The Chinese markets exist in the worst possible of worlds. On the one hand, China’s social welfare system remains “on the verge of bankruptcy.” And on the other, China’s equity markets are, in the words of analysts, “on the verge of collapse.” Investors know that the share sell-down plan is coming, and the uncertainty is making the situation even worse. “It would be very hard for the markets to stage a solid recovery until the final selldown plan is revealed and clarified,” says a stock analyst. Simple common sense.
AND THE CARDS FALL
The current situation is untenable, at least in the long run. On the one hand, there is no doubt that Beijing can keep stock prices high in the long term. After all, it sets the rules and administers the game. So it mostly gets the desired results. In the future, it can continue to employ all of the old tactics to support the markets.
On the other hand, all of its proven tactics just defer the change that must occur if China is to achieve important, and some say critical, goals. There is, after all, no point in having stock markets if they do not allocate capital efficiently and thereby promote economic development.
And what is the future of the markets? There will not be much progress over the next few years: Beijing, even at this late date, is unwilling to endure pain. What forward movement we will see will come about only because the government will not have a choice. We have to remember that in this period of political transition in Beijing, even economic reforms are being put on hold.
If the central government reforms the domestic markets, Chinese issuers will issue at home. If it cannot, they will have to issue abroad. Because reforms will be slow in coming, we will see a stream of initial public offerings abroad, most of them in Hong Kong but many in the United States as well.
And there are other reasons why Chinese companies will list outside the Mainland. Jiang Zemin himself is giving an impetus to domestic enterprises to list abroad. His “go outside” theory is being interpreted by local cadres as approval to have their best enterprises sell stock overseas, which is easier than listing on the domestic exchanges. Famous economist Nick Lardy supplies the reason why the better companies will have to continue to go offshore for at least the next few years. “Very large issues are not possible on the domestic market,” he points out. “The continuing paradox is that a country with the highest rate of savings in the world… can’t float a share offering of significant size on its domestic market.”
As efforts to increase offerings at home fail, the state will seek to increase the flow of stock sales in foreign markets. For example, last Christmas Eve the State Development Planning Commission announced a plan to encourage overseas listings, even hinting that foreigners would be allowed to hold controlling positions in large state enterprises. Even the central government knows the truth by now: its markets don’t work.
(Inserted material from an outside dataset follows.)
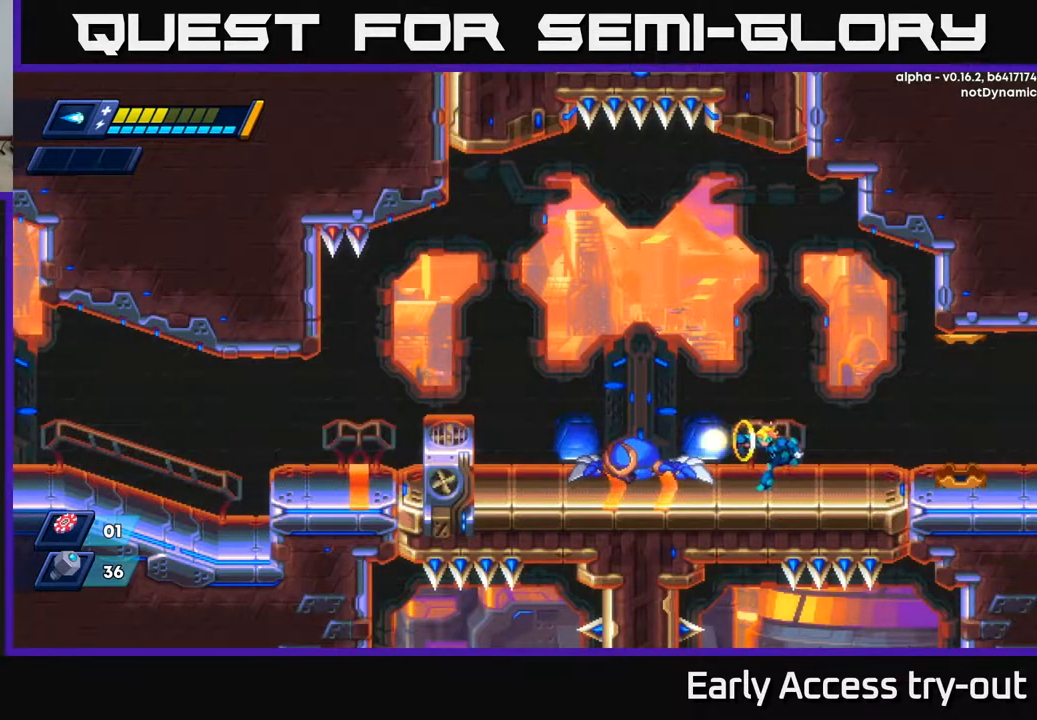
{"buttons": ["A", "DPAD_LEFT"], "right_stick": "center", "events": [[17, "X", "down"], [150, "X", "up"], [417, "A", "down"]]}
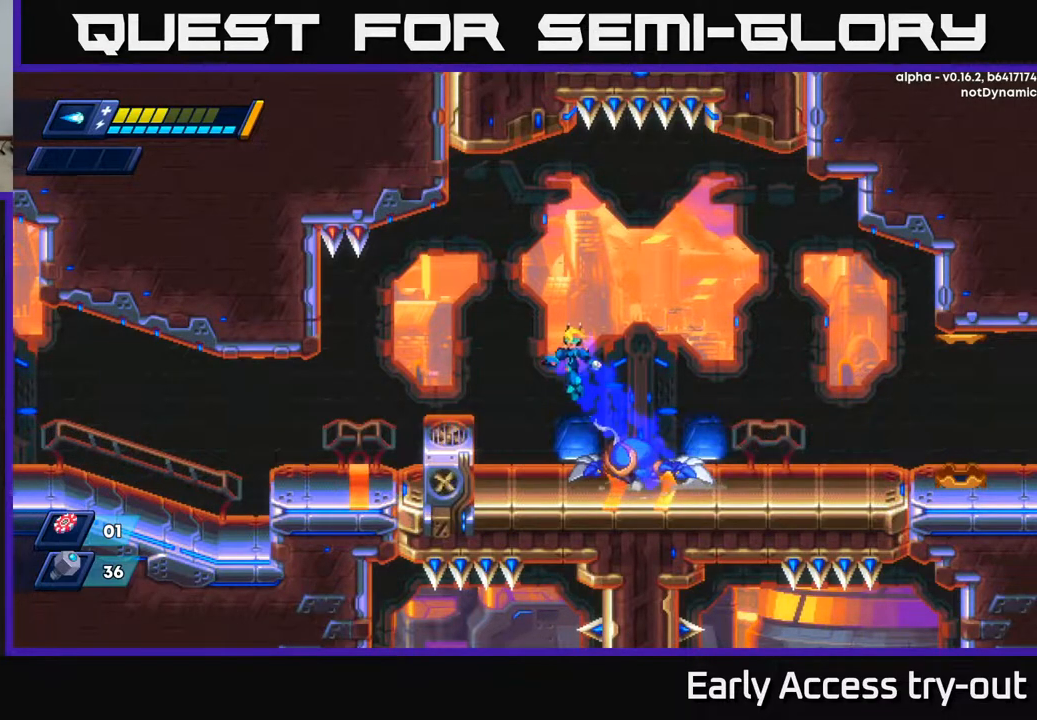
{"buttons": ["DPAD_RIGHT"], "right_stick": "center", "events": [[150, "A", "up"], [317, "DPAD_LEFT", "up"], [483, "DPAD_RIGHT", "down"]]}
Shanghai entrepreneur Chen Rong knows why the markets have not yet been fixed. He has, after all, made more money from stock trading in China than almost anyone else. The exchanges are “irregular,” he tells us. They were “irregular” when they were established more than a decade ago and they are “irregular” today. Because Beijing has not been able to make much progress, there is only one conclusion. In Chen’s words, China itself is “irregular.”
Gordon G. Chang is the author of The Coming Collapse of China, published by Random House.